Paul van Ass (born 16 August 1960, Bergschenhoek) is a Dutch field hockey coach. After coaching for the Dutch club HGC, he became the coach of the national team, managing them at the 2012 Summer Olympics in the men's tournament. After his contract expired in 2014, he was declared the coach of the Indian team in 2015.

==Career==

===Club career===
In his first major coaching position, head coach of the men's team of HGC, van Ass managed to save the team from degradation and lead them to a championship final in 2007, which was credited to his "opportunistic" style of coaching. HGC lost that game to HC Bloemendaal. Van Ass's HGC reached the final of the Euro Hockey League 2007–08 after beating HC Rotterdam in the semi-final, but lost to Uhlenhorster HC in overtime.
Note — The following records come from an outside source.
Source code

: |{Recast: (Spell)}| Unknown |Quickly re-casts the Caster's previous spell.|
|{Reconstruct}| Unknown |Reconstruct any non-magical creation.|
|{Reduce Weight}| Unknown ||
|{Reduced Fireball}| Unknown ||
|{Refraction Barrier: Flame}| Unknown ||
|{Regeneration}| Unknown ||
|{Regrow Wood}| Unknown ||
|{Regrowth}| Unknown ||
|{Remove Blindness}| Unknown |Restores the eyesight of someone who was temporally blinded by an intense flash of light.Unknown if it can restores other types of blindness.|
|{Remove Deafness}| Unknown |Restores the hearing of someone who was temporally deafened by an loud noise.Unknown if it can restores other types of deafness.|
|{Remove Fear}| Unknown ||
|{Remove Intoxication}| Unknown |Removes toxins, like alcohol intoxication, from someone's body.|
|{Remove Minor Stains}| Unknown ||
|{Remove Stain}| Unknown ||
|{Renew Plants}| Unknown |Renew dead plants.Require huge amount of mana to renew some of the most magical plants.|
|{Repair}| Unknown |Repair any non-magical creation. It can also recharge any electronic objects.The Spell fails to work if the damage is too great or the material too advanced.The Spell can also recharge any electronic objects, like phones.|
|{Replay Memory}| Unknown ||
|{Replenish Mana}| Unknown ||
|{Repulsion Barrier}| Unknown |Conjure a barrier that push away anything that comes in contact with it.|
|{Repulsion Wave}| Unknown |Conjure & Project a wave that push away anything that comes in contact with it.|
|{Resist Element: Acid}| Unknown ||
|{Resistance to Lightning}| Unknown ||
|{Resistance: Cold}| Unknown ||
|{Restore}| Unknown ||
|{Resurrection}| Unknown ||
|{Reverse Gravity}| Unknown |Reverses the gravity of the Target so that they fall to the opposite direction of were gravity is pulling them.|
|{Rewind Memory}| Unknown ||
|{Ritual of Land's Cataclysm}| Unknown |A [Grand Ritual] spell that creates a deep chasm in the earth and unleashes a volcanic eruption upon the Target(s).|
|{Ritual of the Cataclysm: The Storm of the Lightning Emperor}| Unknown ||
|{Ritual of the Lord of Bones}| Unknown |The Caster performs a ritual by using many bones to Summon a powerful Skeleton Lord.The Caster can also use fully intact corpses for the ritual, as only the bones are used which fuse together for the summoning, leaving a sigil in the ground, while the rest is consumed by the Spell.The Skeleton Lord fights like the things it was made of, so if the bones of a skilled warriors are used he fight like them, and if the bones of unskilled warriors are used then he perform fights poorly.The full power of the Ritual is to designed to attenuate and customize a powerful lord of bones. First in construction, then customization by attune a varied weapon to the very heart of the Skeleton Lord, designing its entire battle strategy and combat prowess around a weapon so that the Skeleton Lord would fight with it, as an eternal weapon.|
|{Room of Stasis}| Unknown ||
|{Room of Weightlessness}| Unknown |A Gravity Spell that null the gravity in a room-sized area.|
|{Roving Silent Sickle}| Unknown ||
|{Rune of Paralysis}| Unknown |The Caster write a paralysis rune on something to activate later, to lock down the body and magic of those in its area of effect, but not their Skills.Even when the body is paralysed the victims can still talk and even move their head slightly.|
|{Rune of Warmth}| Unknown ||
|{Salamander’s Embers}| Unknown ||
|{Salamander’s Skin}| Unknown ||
In the 2008–2009 season, he coached Jong Oranje (the men's under-21 national team) and was assistant-coach for the Netherlands national field hockey team; he returned to coach HGC (which had a disappointing season under Alexander Cox) for the 2009–2010 season. That team reached the final in the national championship, losing again to Bloemendaal, and qualified for the Euro Hockey League 2010–11.

===National team===
Despite having limited international experience, van Ass was appointed coach of the national team in June 2010, after Michel van den Heuvel was let go. The appointment came as a surprise: van Ass got the position in favor of Marc Lammers or another international top coach.

===Olympic selection controversy===
Besides not having a coaching certificate, van Ass did not select seasoned internationals Taeke Taekema and Teun de Nooijer (nicknamed "T&T"), the country's best known hockey players and icons of the sport. He cut the two from the national selection in January 2012. To justify his choice criticized them in an interview with de Volkskrant a few days later, for which he was accused of character assassination, and he later apologized for his words. After a public backlash Van Ass apologized to T&T at the end of January and took them back in March, his credibility having suffered greatly, but cut them again in July.

====2012 Olympics====
The Dutch team played their opening game in Group B against India, beating them 3–2, and rallied against Belgium in their second match to beat them 3–1, thanks to penalty corner specialist Mink van der Weerden. The team reached the final by demolishing Great Britain 9–2, but lost to Germany, 2–1.